— Где же ты его возьмешь? — удивился я.
— Куплю в местном театре за деньги, сигареты или масло. А пока давай измерим твою голову. Он вынул из кармана тесемку.
— Ты сам потом убедишься, что этот нехитрый маскарад удастся нам самым лучшим образом. Никто не додумается, что узники могут дойти до такой хитрости. Они уверены, что советские только и способны бросаться на колючую проволоку и конвейерную ленту шахтной галереи.
Этот план показался мне слишком уж фантастическим, и я откровенно поделился своими сомнениями с другом.
— Имей в виду, — успокоил меня Стасик, — часто бывает так: чем больше риска, тем вернее удача.
— Я готов на любой риск.
На какое-то мгновение он призадумался.
— Меня тревожит только, как бы начальство в связи с попыткой побега Кравчука не изменило порядок выезда из шахты. Тот же Гоппе за милую душу возьмет и заставит штейгеров подниматься на поверхность вместе с пленными и узниками, чтобы непосредственно у клети передавать их конвою.
На этом разговор закончился, и мы направились к стволу.
Среди узников нашего барака кто-то распустил слух, что Кравчук жив. Большинство сошлось на том, что это очередная «параша» пущена в ход начальством с целью успокоения пленных и узников, взбудораженных расправой над несчастным, которого после экзекуции отнесли в подземный бункер, что находился рядом с караульным помещением.
В лагере, пожалуй, одному мне кое-что было известно о заключенном № 1723. Кравчук неохотно и скупо рассказывал о себе, но все же я узнал, что до войны он учительствовал в Житомире, где жил с женой и двумя детьми. В армии он был командиром пехотного взвода и в плен попал в районе Коростышева, защищая до последнего патрона отведенный для обороны рубеж.
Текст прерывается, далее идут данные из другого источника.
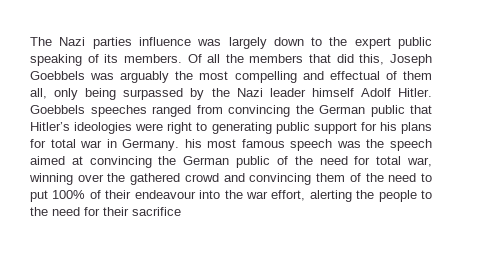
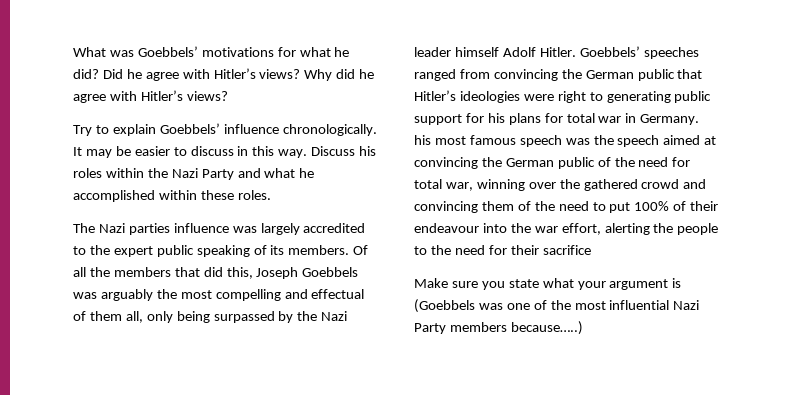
(30, 41) none -> [73,46,350,57] [73,68,375,81] [73,90,228,103] [73,123,377,136] [73,146,377,158] [73,168,315,180] [73,190,271,202] What was Goebbels’ motivations for what he did? Did he agree with Hitler’s views? Why did he agree with Hitler’s views? // Try to explain Goebbels’ influence chronologically. It may be easier to discuss in this way. Discuss his roles within the Nazi Party and what he accomplished within these roles. //
[273,37,304,46] down -> [303,223,366,233] accredited
[30,105,85,114] Goebbels -> [579,46,640,57] Goebbels’
(181, 211) none -> [414,278,682,290] [414,299,700,313] [414,321,583,335] // Make sure you state what your argument is (Goebbels was one of the most influential Nazi Party members because…..)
Его неожиданное решение бежать оставалось для меня загадкой. Ведь он утверждал, что дело это безнадежное. Выходит, отчаяние овладело им, и он сознательно пошел на явное самоубийство.
Сегодня в лагере было сравнительно спокойно: дежурил старый и ленивый шуцман Пфарц. Тучный, обрюзгший, он ко всему еще страдал астмой. Пфарц не хуже других шуцманов умел орудовать дубинкой, но в отличие от них применял ее редко и не так охотно. Мы прозвали его Астматиком. Среди надзирателей он считался наименее опасным. Безучастный и равнодушный Астматик неторопливо бродил по территории, натужно пыхтя, как старый шахтный паровозик, а если поблизости не было Мерина, предпочитал отсиживаться где-нибудь в укромном месте.
До отбоя, выслуживаясь перед начальством, веркшютцы не давали нам ни минуты передышки — гоняли на бесконечные построения, проверки, разгрузки крепильного леса, уборку территории и только после вечернего аппеля[12] мы ложились спать, чтобы в четыре утра начать новый голодный, суетливый и нескончаемый день.
Сегодня, поскольку дежурил Астматик, заключенные, выставив около каждого барака наблюдателя, отдыхали на нарах, что возбранялось категорически. Вольготнее чувствовали себя и наши, как мы называли их, «искатели счастья». Несмотря на то, что на территории лагеря была выщипана и съедена буквально вся трава, они, не теряя надежды, ползали за бараками вблизи проволочных заграждений, тщательно обшаривая каждую пядь земли. Натыкаясь на какие-то корешки, осторожно откапывали их, складывали в ржавые банки из-под консервов, чтобы потом сварить.
Трудились они и в одиночку, и небольшими артелями, представляя собой жуткую картину полнейшего упадка и одичания. Большинство смотрели на старания «искателей счастья», как на напрасную трату сил. Некоторые узники, примостившись на солнцепеке и сбросив рубаху, дремали либо уничтожали паразитов. Они могли молча сидеть часами: о прошлом уже все давным-давно было сказано и пересказано, а своего будущего никто не знал.
Я от нечего делать слонялся по лагерю. В пепельно-голубом небе лениво плыли белесые облака. Все вокруг: лужа возле барака, сами бараки, окна, толевые крыши, столбы проволочного заграждения, асфальт — всё было желтым и ржавым, выглядело утомительно-унылым и однообразным на этой клятой, чужой земле, как наша каторжная жизнь. Все вызывало невыразимую тоску.
Я вернулся в барак и с минуту вслушивался в печальную песню про бедную вдову, которая, вспахивая свою убогую ниву, поливала ее слезами. Стало еще нестерпимее. Но вот на певца шикнули, и он замолчал. Я решил подлатать свои истлевшие тюремные лохмотья. Взяв иголку и нитку, принялся штопать рубаху.